_Task brief:_ Quote the records below in full, exactly as given, with the images taken out.

Entries taken from a collection:
************

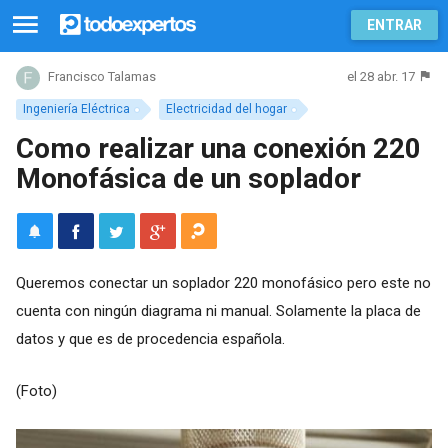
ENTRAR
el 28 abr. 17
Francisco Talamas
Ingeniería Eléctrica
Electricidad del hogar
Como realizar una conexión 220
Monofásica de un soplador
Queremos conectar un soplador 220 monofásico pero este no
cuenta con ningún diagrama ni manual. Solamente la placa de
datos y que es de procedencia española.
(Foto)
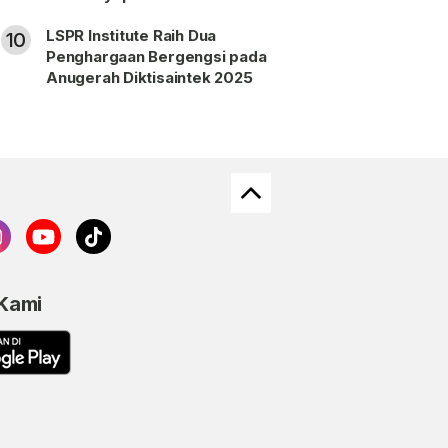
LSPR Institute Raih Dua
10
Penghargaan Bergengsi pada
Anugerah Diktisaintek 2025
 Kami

************

_Answer area:_
ENTRAR
el 28 abr. 17
Francisco Talamas
Ingeniería Eléctrica
Electricidad del hogar
Como realizar una conexión 220
Monofásica de un soplador
Queremos conectar un soplador 220 monofásico pero este no
cuenta con ningún diagrama ni manual. Solamente la placa de
datos y que es de procedencia española.
(Foto)
LSPR Institute Raih Dua
10
Penghargaan Bergengsi pada
Anugerah Diktisaintek 2025
 Kami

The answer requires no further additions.